## Extracted text
※ ※ ※
# Pilot Holes for Hinges



## MOJOE (Jun 13, 2009)

I currently have a "self centering" drill bit for making pilot holes for hinge screws…..dosen't seem to work all that great. Today I installed some small hinges on a jewelry box, and the afore mentioned bit was a little too large. I tried my best, but had a very hard time getting the pilot holes centered…..drill bit wandered a fair amount. I over came the obstacle, but it took a little profanity. Anyway, do you guys/gals have any tips or tricks to getting the pilot hole placed properly…..I am really interested in box making, but this hinge thing is really quite irritating.
joe


----------



## Brit (Aug 14, 2010)

I know what you mean about those self centering bits. There is too much play in many of them to be accurate. Personally, I think installing metal hinges depends on a number of things:

1) An accurately cut mortise.
2) Using a quality hinge (Brusso hinges for example). There shouldn't be any play in the hinge and it should be stiff, not sloppy. You do get what you pay for when it comes to hinges.
3) Then with the hinge seated in the mortise, I mark the center of one hole with an awl. I trust my eye to find the center.
4) Set the pilot drill in the hole, ensure you're vertical, and drill to depth.
5) Install the other hinge in the same manner and then fit them to the lid with a single screw.
6) Ensure the lid lines up and operates smoothly and all being well, mark and drill the remaining screw holes then fit the screws.
7) If you really want a high-end craftsman finish to your hinge installation, you can go the extra mile and fit the screws so that the slots all end up in alignment when tightened. There are a number of ways to do that which involve either tweaking the countersinking on some of the hinge holes to allow the screw to turn slightly more as it becomes tight. Or, you can carefully file the underside of the screw head to achieve the same result. This might be a step too far for most people though. 

I'm sure some of the great box makers on LJs will chime in with some great tips.


----------



## richgreer (Dec 25, 2009)

I just installed some door hinges yesterday and discovered that the screws that came with the hinges had a little cutter on the end (like Kreg screws). That usually means you can install them without a pilot hole. I tried and it worked great.

I had no trouble placing the screw tip right in the center of the hole and driving it straight in. My impact driver was at another job site and I just used a little 12 volt cordless drill - and I was driving these screws into red oak.


----------



## Brit (Aug 14, 2010)
※ ※ ※
## Given instruction A
Please copy the records from the line with "pose: elev=226.1 azim=119.1" through the end of the records, omitting the pictures.
The records below the thread are unrelated to it.

## Given data
※ ※ ※
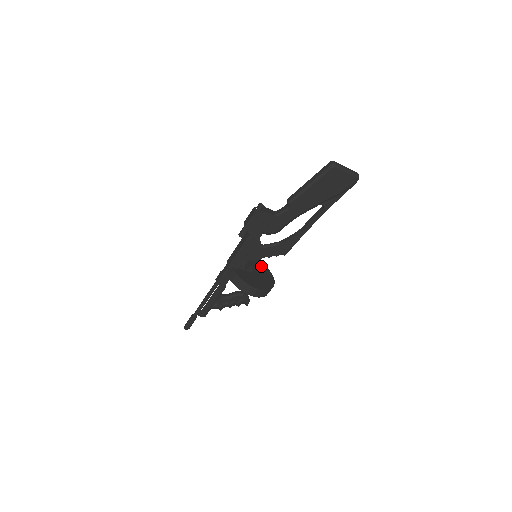
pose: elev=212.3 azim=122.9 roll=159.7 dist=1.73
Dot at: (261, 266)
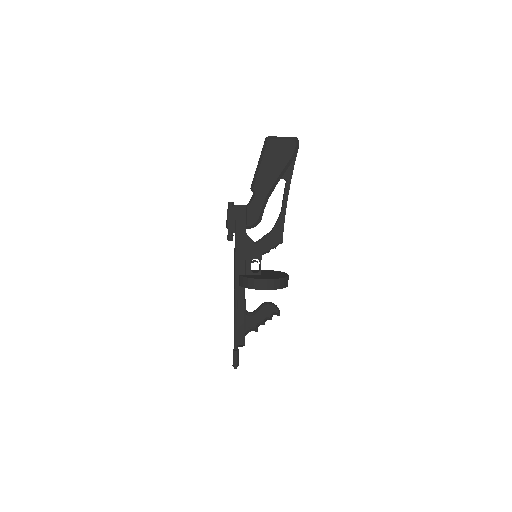
Dot at: (273, 272)
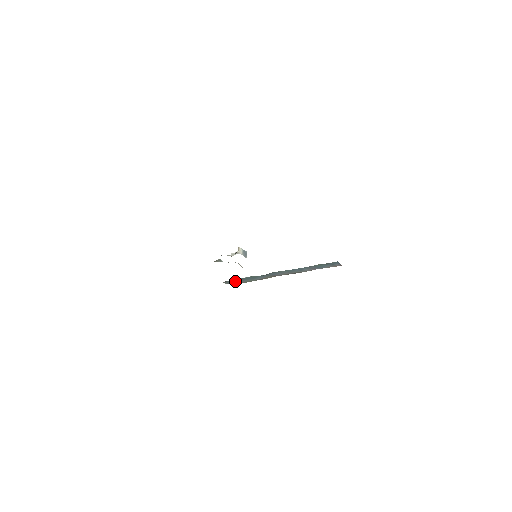
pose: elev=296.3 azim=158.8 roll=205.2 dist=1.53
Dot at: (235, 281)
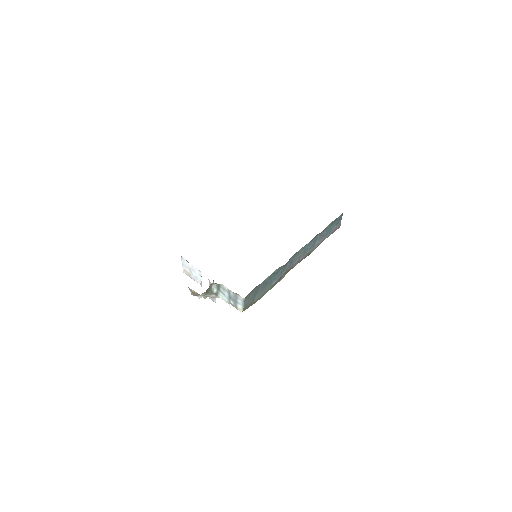
Dot at: (253, 295)
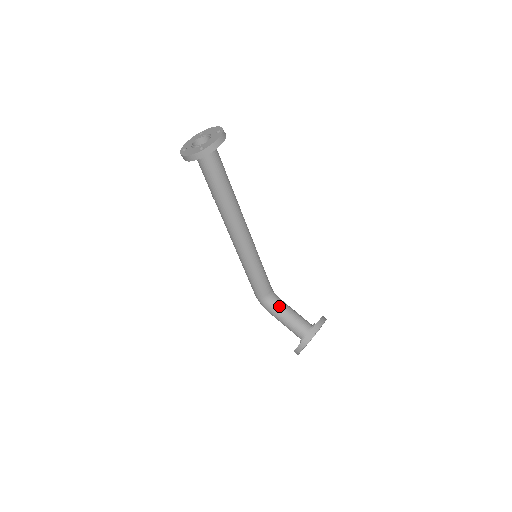
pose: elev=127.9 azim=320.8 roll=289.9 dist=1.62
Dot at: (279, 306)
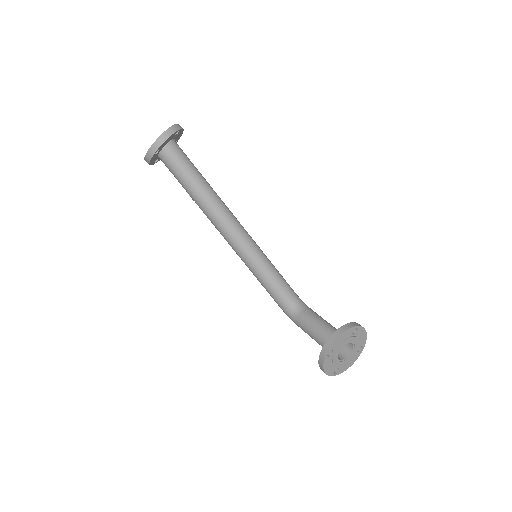
Dot at: (303, 316)
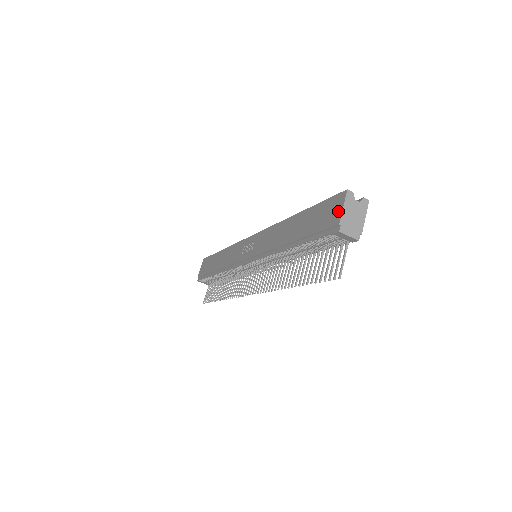
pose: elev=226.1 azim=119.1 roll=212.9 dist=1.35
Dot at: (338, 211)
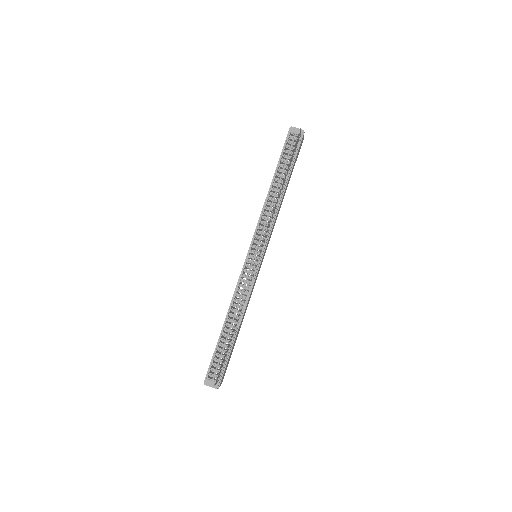
Dot at: occluded
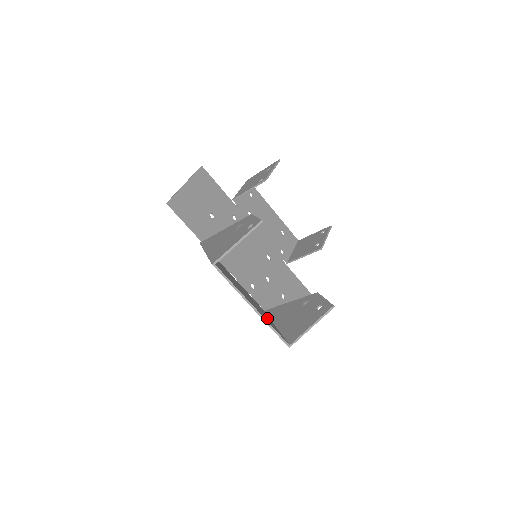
※ ※ ※
## Given instruction B
Answer these about the hinge thread:
(i) Which brand of hinge is given as an example of a quality hinge?
(ii) What tool is used to mark the center of a hinge hole?
(iii) What wood were the door hinge screws driven into?

## Exercise response A
pose: elev=226.1 azim=119.1 roll=212.9 dist=1.35
Dot at: (338, 211)
Dot at: occluded

## Exercise response B
(i) Brusso
(ii) An awl
(iii) Red oak